Her colleagues lack of enthusiasm was not the kind of attitude that Lee adopted herself, however, as she booted her computer up, illuminating the screen with the familiar background of both herself, and Morgan, sitting on a balcony in a hotel in Italy.

Lee was holding a glass of red wine, and Morgan had been holding an ice-cold beer, condensation dripping from the glass like a rain tinted window.

She remembered the conversation they had shared upon that balcony almost word for word.

“You know I hate all that cheesy shit about being your co-captain and your anchor and whatever other fuckin’ team metaphors you can think of,” Morgan had said, sticking out her tongue as if to emphasise her point.

“But I’ve thought a lot lately about my feelings towards you, and how much it means to me to be able to be here with you, now.

And the first thing that popped into my head when you pulled open the balcony doors just now and sat down across from me was that I would go to bat for you.

I’m disgusted at myself for even thinking something like that, but whether it’s sickening or not, it’s true. ”

At the time, Lee had half-expected Morgan to get down on one knee and propose to her there and then.

It felt like the moment proposals were designed for, after all.

The sun setting perfectly in the sky, the sound of distant birds making their presence known.
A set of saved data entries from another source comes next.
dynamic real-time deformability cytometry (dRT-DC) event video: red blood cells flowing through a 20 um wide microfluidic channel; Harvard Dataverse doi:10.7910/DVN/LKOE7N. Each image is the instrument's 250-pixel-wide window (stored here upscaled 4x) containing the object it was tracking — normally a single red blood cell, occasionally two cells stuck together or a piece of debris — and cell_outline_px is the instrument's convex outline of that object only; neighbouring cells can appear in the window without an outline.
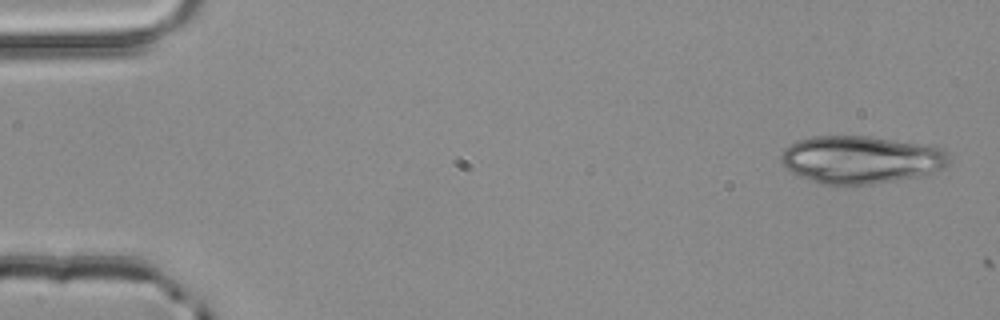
{"species": "common noctule bat (a hibernating species)", "species_latin": "Nyctalus noctula", "temperature_condition": "room temperature", "stored_images_in_passage": 2, "camera_frame_rate_fps": 3000, "um_per_image_px": 0.085, "animal": {"sex": "male", "body_mass_g": 20.4}, "frame": {"image": 1, "passage_image": 2, "time_ms": 0.333, "image_size_px": [1000, 320], "cell_outline_px": [[952, 160], [944, 168], [924, 176], [852, 188], [848, 188], [820, 184], [808, 180], [792, 172], [780, 160], [780, 152], [784, 148], [796, 140], [812, 136], [868, 136], [920, 144], [940, 148], [948, 152], [952, 156]], "centroid_in_image_um": [73.18, 13.61], "position_along_channel_um": 11.8, "area_um2": 47.97}}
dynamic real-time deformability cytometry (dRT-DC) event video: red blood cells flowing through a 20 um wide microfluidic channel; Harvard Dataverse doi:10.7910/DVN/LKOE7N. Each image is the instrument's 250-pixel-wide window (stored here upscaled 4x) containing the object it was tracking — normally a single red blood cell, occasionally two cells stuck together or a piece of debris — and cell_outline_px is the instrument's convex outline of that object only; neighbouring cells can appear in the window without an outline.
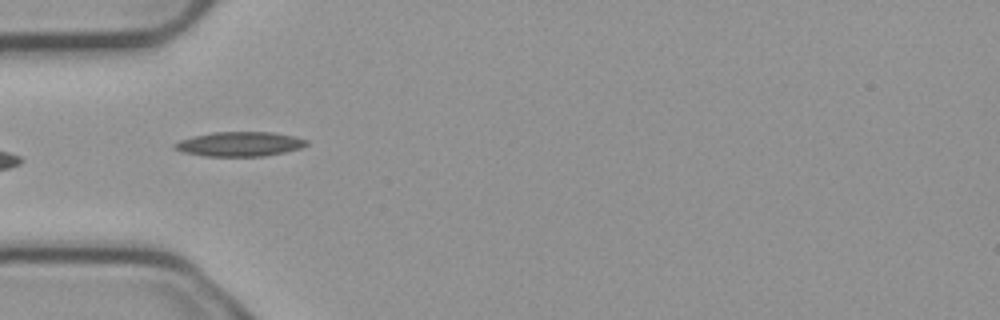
{"species": "common noctule bat (a hibernating species)", "species_latin": "Nyctalus noctula", "temperature_condition": "cold", "stored_images_in_passage": 7, "camera_frame_rate_fps": 3000, "um_per_image_px": 0.085, "animal": {"sex": "male", "body_mass_g": 23.1, "forearm_length_mm": 52.7}, "frame": {"image": 1, "passage_image": 5, "time_ms": 1.333, "image_size_px": [1000, 320], "cell_outline_px": [[308, 144], [300, 148], [284, 152], [264, 156], [204, 156], [180, 152], [172, 148], [172, 144], [180, 140], [192, 136], [212, 132], [272, 132], [292, 136], [308, 140]], "centroid_in_image_um": [20.3, 12.24], "position_along_channel_um": 64.7, "area_um2": 18.96}}
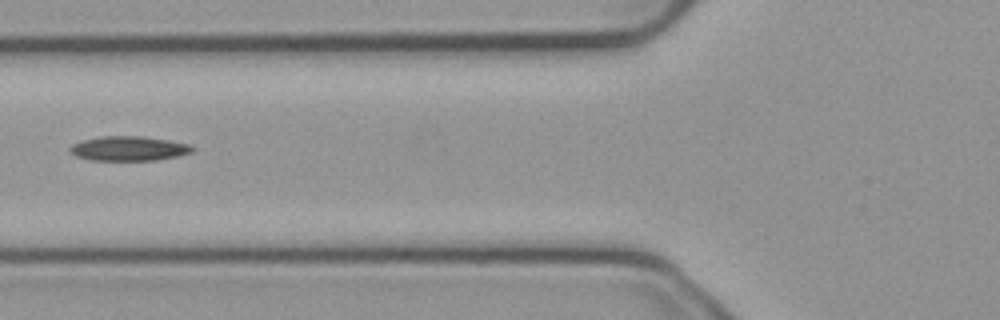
{"frame": {"image": 2, "passage_image": 6, "time_ms": 1.667, "image_size_px": [1000, 320], "cell_outline_px": [[196, 148], [192, 152], [176, 156], [156, 160], [92, 160], [76, 156], [68, 148], [72, 144], [84, 140], [100, 136], [144, 136], [192, 144]], "centroid_in_image_um": [10.99, 12.61], "position_along_channel_um": 114.8, "area_um2": 17.51}}
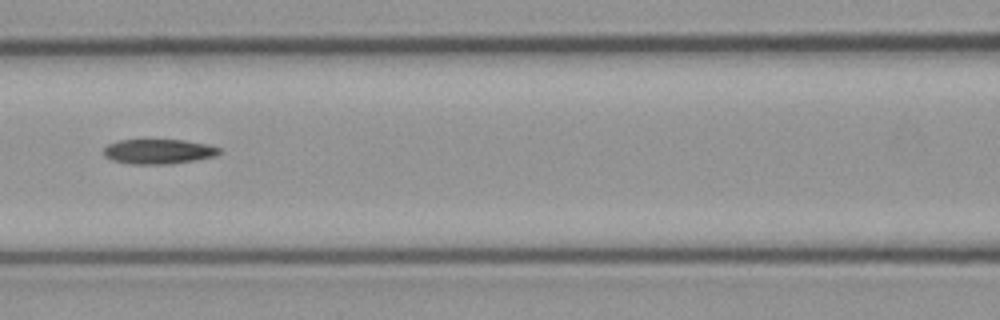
{"frame": {"image": 3, "passage_image": 7, "time_ms": 2.0, "image_size_px": [1000, 320], "cell_outline_px": [[220, 152], [212, 156], [196, 160], [168, 164], [132, 164], [112, 160], [104, 156], [104, 148], [108, 144], [120, 140], [184, 140], [208, 144], [220, 148]], "centroid_in_image_um": [13.45, 12.87], "position_along_channel_um": 153.1, "area_um2": 16.59}}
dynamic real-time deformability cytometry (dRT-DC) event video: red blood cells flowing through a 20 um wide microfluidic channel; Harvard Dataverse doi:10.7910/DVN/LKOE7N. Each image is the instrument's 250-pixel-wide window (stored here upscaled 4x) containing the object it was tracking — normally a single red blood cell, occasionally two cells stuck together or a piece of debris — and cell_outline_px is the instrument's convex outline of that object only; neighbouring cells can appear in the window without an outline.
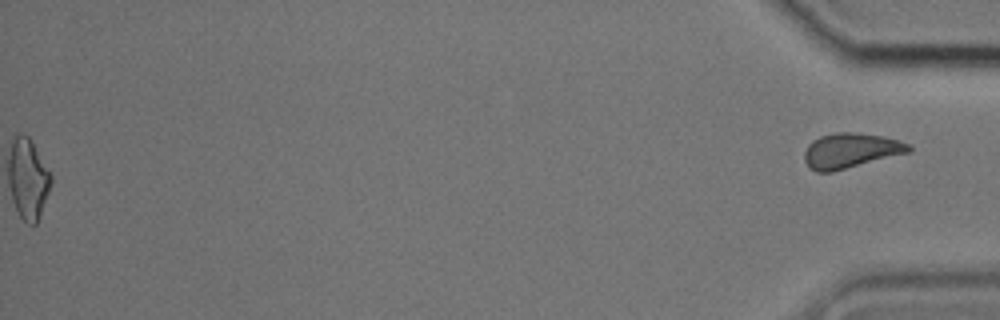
{"species": "common noctule bat (a hibernating species)", "species_latin": "Nyctalus noctula", "temperature_condition": "cold", "stored_images_in_passage": 50, "segment_of_instrument_passage": [2, 2], "camera_frame_rate_fps": 3000, "um_per_image_px": 0.085, "animal": {"sex": "male", "body_mass_g": 17.9, "forearm_length_mm": 54.2}, "frame": {"image": 1, "passage_image": 50, "time_ms": 16.333, "image_size_px": [1000, 320], "cell_outline_px": [[912, 148], [908, 152], [832, 172], [816, 172], [804, 160], [804, 152], [808, 144], [812, 140], [820, 136], [836, 132], [852, 132], [884, 136], [908, 144]], "centroid_in_image_um": [72.26, 12.79], "position_along_channel_um": 362.9, "area_um2": 20.98}}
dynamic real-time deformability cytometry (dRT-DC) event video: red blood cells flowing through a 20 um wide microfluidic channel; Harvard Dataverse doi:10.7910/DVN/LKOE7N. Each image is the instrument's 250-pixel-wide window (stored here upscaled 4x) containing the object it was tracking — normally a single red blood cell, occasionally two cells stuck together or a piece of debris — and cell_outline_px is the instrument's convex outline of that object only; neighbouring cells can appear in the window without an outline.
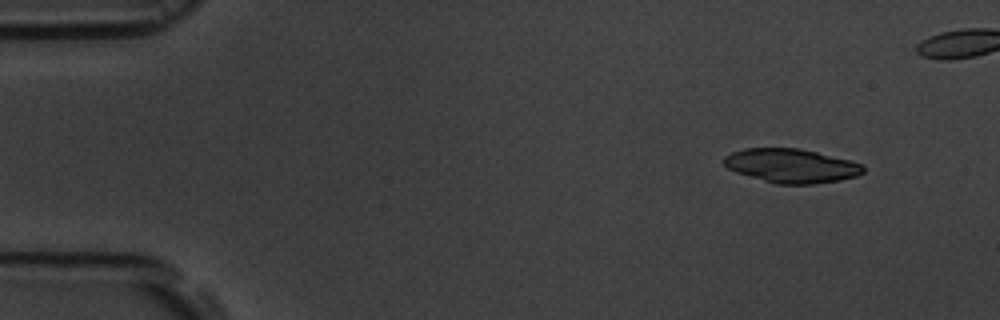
{"species": "common noctule bat (a hibernating species)", "species_latin": "Nyctalus noctula", "temperature_condition": "room temperature", "stored_images_in_passage": 6, "camera_frame_rate_fps": 3000, "um_per_image_px": 0.085, "animal": {"sex": "male", "body_mass_g": 19.5, "forearm_length_mm": 54.6}, "frame": {"image": 1, "passage_image": 2, "time_ms": 1.0, "image_size_px": [1000, 320], "cell_outline_px": [[864, 172], [856, 176], [840, 180], [816, 184], [776, 184], [736, 172], [728, 168], [724, 164], [724, 156], [732, 152], [744, 148], [800, 148], [852, 160], [864, 164]], "centroid_in_image_um": [67.3, 14.08], "position_along_channel_um": 17.7, "area_um2": 27.74}}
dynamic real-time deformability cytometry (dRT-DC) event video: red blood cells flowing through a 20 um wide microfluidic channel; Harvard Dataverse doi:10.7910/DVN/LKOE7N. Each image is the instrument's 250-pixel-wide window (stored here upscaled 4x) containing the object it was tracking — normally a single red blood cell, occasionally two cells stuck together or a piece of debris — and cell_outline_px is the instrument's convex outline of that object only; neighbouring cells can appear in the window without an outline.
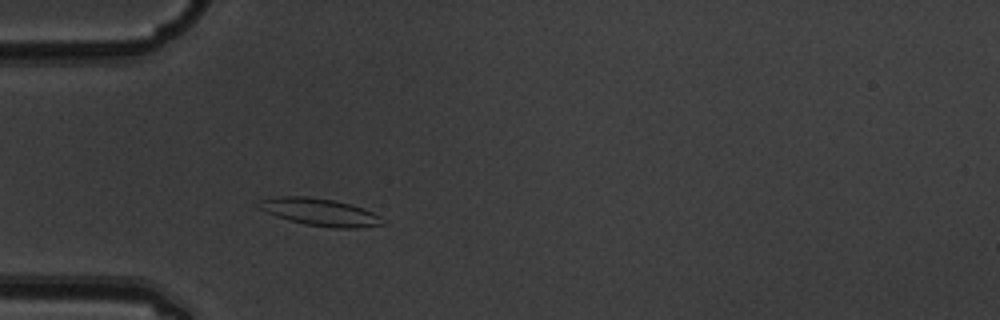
{"species": "common noctule bat (a hibernating species)", "species_latin": "Nyctalus noctula", "temperature_condition": "warm", "stored_images_in_passage": 2, "camera_frame_rate_fps": 3000, "um_per_image_px": 0.085, "animal": {"sex": "male", "body_mass_g": 19.5, "forearm_length_mm": 54.6}, "frame": {"image": 1, "passage_image": 2, "time_ms": 0.333, "image_size_px": [1000, 320], "cell_outline_px": [[384, 224], [360, 228], [336, 228], [304, 224], [288, 220], [276, 216], [260, 208], [260, 200], [276, 196], [308, 196], [332, 200], [364, 208], [380, 216]], "centroid_in_image_um": [27.21, 18.03], "position_along_channel_um": 57.8, "area_um2": 19.48}}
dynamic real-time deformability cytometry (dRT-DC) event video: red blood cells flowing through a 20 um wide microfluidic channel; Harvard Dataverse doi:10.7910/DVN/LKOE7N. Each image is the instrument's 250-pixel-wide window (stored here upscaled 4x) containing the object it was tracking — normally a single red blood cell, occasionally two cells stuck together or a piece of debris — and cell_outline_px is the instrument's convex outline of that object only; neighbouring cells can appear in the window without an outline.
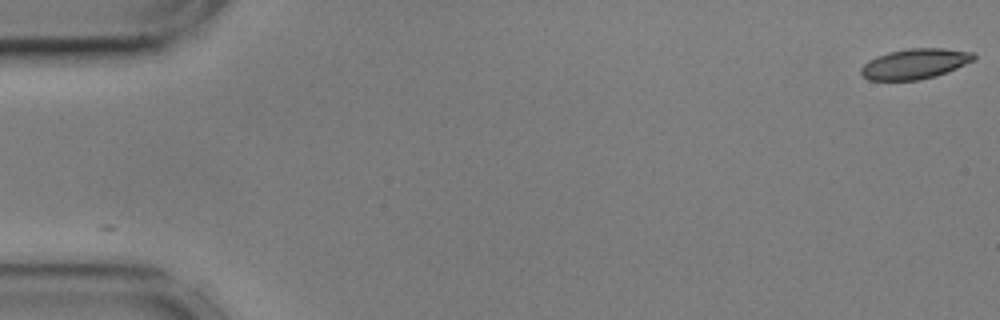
{"species": "common noctule bat (a hibernating species)", "species_latin": "Nyctalus noctula", "temperature_condition": "cold", "stored_images_in_passage": 56, "camera_frame_rate_fps": 3000, "um_per_image_px": 0.085, "animal": {"sex": "male", "body_mass_g": 17.9, "forearm_length_mm": 54.2}, "frame": {"image": 1, "passage_image": 1, "time_ms": 0.0, "image_size_px": [1000, 320], "cell_outline_px": [[976, 60], [936, 76], [920, 80], [868, 80], [860, 72], [860, 68], [868, 60], [876, 56], [888, 52], [908, 48], [944, 48], [972, 52], [976, 56]], "centroid_in_image_um": [77.77, 5.42], "position_along_channel_um": 7.2, "area_um2": 20.0}}
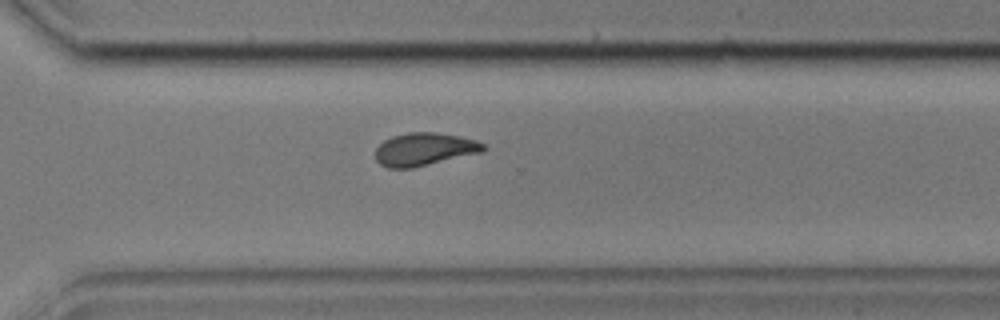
{"frame": {"image": 2, "passage_image": 40, "time_ms": 13.0, "image_size_px": [1000, 320], "cell_outline_px": [[488, 148], [484, 152], [412, 168], [388, 168], [380, 164], [376, 160], [376, 148], [384, 140], [392, 136], [408, 132], [436, 132], [460, 136], [476, 140], [484, 144]], "centroid_in_image_um": [36.1, 12.68], "position_along_channel_um": 334.5, "area_um2": 20.87}}
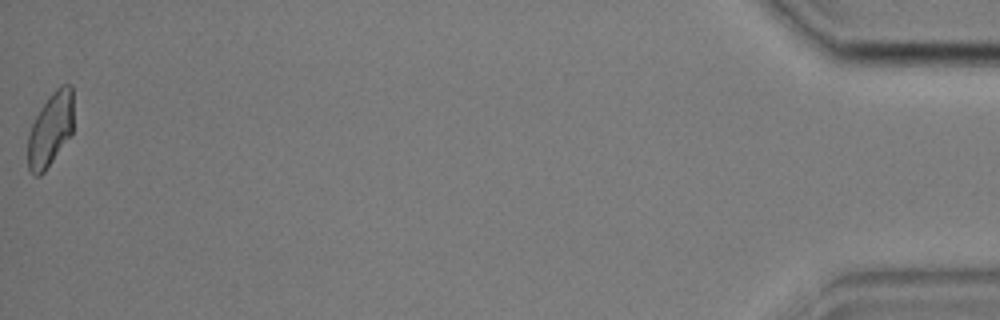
{"frame": {"image": 3, "passage_image": 56, "time_ms": 18.333, "image_size_px": [1000, 320], "cell_outline_px": [[72, 132], [44, 172], [40, 176], [36, 176], [28, 168], [28, 132], [40, 108], [48, 96], [60, 84], [72, 84]], "centroid_in_image_um": [4.27, 10.97], "position_along_channel_um": 430.9, "area_um2": 19.42}, "authors_computed_cell_mechanics": {"area_um2": 20.7502, "velocity_mm_per_s": 3.5891, "shape_relaxation_time_tau1_ms": null, "shape_relaxation_time_tau2_ms": 3.2744, "deformation_change_tau1": null, "deformation_change_tau2": 0.0825}}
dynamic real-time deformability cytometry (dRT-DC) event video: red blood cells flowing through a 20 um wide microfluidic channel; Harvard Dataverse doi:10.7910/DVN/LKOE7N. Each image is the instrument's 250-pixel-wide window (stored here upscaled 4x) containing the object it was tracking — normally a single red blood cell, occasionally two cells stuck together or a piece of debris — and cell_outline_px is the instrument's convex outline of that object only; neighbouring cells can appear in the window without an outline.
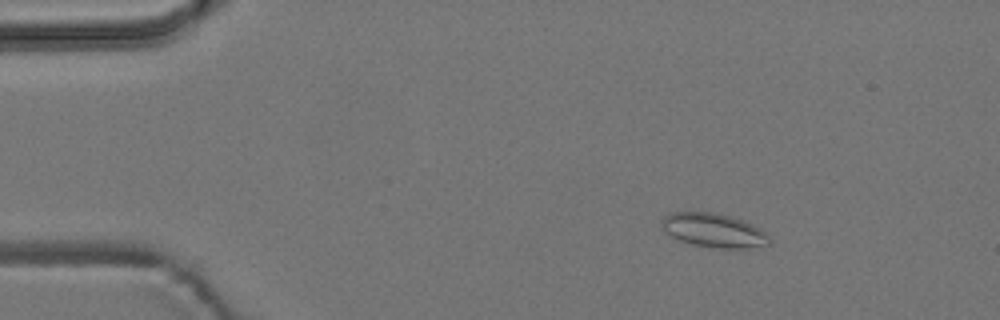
{"species": "common noctule bat (a hibernating species)", "species_latin": "Nyctalus noctula", "temperature_condition": "room temperature", "stored_images_in_passage": 56, "camera_frame_rate_fps": 3000, "um_per_image_px": 0.085, "animal": {"sex": "male", "body_mass_g": 19.2, "forearm_length_mm": 51.8}, "frame": {"image": 1, "passage_image": 9, "time_ms": 2.667, "image_size_px": [1000, 320], "cell_outline_px": [[772, 244], [744, 248], [720, 248], [692, 244], [680, 240], [672, 236], [664, 228], [664, 216], [672, 212], [716, 212], [732, 216], [752, 224], [760, 228], [772, 240]], "centroid_in_image_um": [60.74, 19.57], "position_along_channel_um": 24.3, "area_um2": 21.04}}
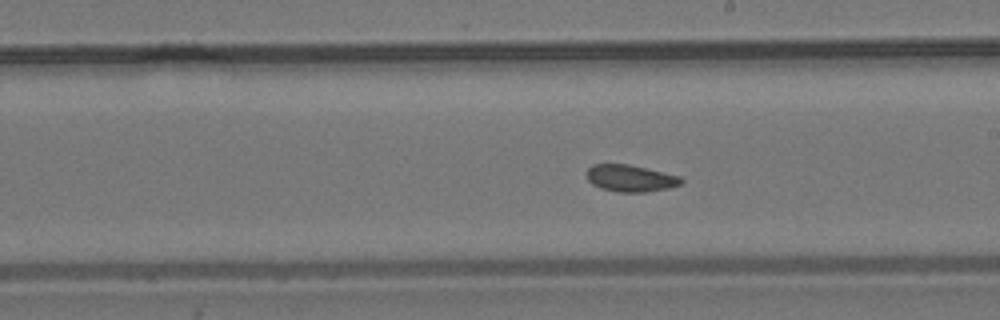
{"frame": {"image": 2, "passage_image": 32, "time_ms": 10.333, "image_size_px": [1000, 320], "cell_outline_px": [[684, 180], [680, 184], [668, 188], [644, 192], [620, 192], [600, 188], [592, 184], [588, 180], [588, 168], [592, 164], [628, 164], [680, 176]], "centroid_in_image_um": [53.58, 15.15], "position_along_channel_um": 235.4, "area_um2": 14.62}}
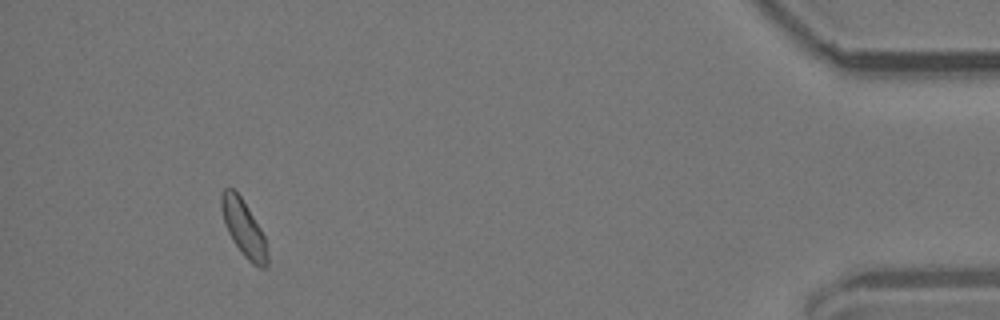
{"frame": {"image": 3, "passage_image": 52, "time_ms": 17.0, "image_size_px": [1000, 320], "cell_outline_px": [[268, 268], [260, 268], [252, 264], [244, 256], [232, 240], [224, 224], [220, 204], [220, 192], [224, 188], [232, 188], [240, 196], [260, 228], [264, 236], [268, 256]], "centroid_in_image_um": [20.69, 19.41], "position_along_channel_um": 414.5, "area_um2": 15.09}, "authors_computed_cell_mechanics": {"area_um2": 15.317, "velocity_mm_per_s": 3.7314, "shape_relaxation_time_tau1_ms": null, "shape_relaxation_time_tau2_ms": 3.6787, "deformation_change_tau1": null, "deformation_change_tau2": 0.0793}}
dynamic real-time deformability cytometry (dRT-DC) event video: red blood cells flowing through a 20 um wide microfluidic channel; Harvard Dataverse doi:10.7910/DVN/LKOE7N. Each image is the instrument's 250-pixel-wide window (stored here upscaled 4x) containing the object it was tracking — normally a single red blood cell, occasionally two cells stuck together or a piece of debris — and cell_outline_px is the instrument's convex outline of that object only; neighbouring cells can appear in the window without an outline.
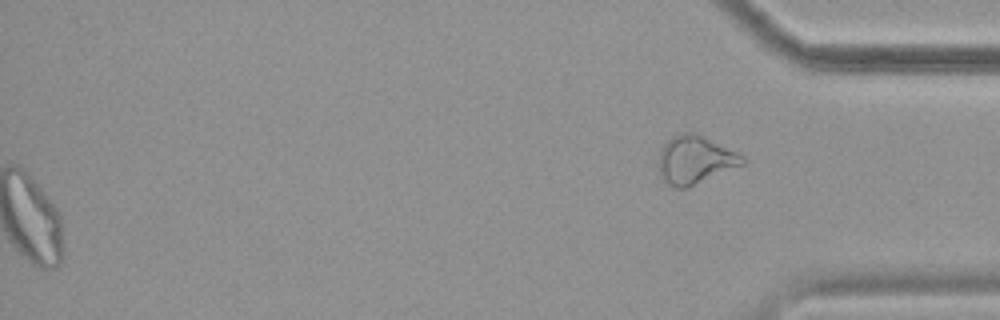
{"species": "common noctule bat (a hibernating species)", "species_latin": "Nyctalus noctula", "temperature_condition": "cold", "stored_images_in_passage": 48, "segment_of_instrument_passage": [2, 2], "camera_frame_rate_fps": 3000, "um_per_image_px": 0.085, "animal": {"sex": "female", "body_mass_g": 19.9}, "frame": {"image": 1, "passage_image": 48, "time_ms": 15.667, "image_size_px": [1000, 320], "cell_outline_px": [[748, 160], [744, 164], [684, 188], [676, 188], [668, 184], [660, 176], [656, 164], [660, 148], [672, 136], [680, 132], [696, 132], [744, 156]], "centroid_in_image_um": [59.03, 13.56], "position_along_channel_um": 376.2, "area_um2": 23.58}}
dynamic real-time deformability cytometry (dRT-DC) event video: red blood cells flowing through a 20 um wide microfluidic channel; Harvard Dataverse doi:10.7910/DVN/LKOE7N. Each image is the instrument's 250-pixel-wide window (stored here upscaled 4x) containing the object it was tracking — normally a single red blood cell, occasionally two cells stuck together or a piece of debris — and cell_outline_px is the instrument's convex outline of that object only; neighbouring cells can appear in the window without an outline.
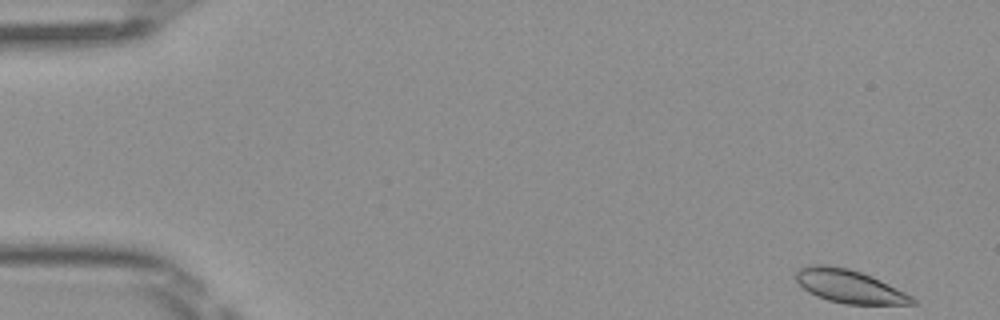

As she gazed down at her finger, with no ring adorning it currently, she recalled feeling disappointed, almost. It wasn’t like she couldn’t propose herself, she knew it was a possibility, and yet, Morgan Finch wasn’t the kind of girl that had any desire to be proposed to.

No, Morgan hadn’t proposed to her then, but she had told her something that had stuck with her, namely, that she would go to bat for her.

Thinking back to the whirlwind of a week she had just experienced, she had gone up to bat for Morgan Finch at every opportunity possible.

Writing this article felt like another opportunity to step up one more time. The heavy lifting had already been done, all that she needed to do now was amplify the work they had already committed themselves to. She would grab the bat, and swing.

She explored the tabs at the bottom of her screen and opened the document regarding the article that both Kat and herself had prepared prior to the meeting with Perry.

She smiled, not hiding it this time, selecting the entire body of text and hitting delete.

Upon doing so, she rubbed her hands together and began typing.

If Perry Graham wanted a witch hunt, he was going to get one.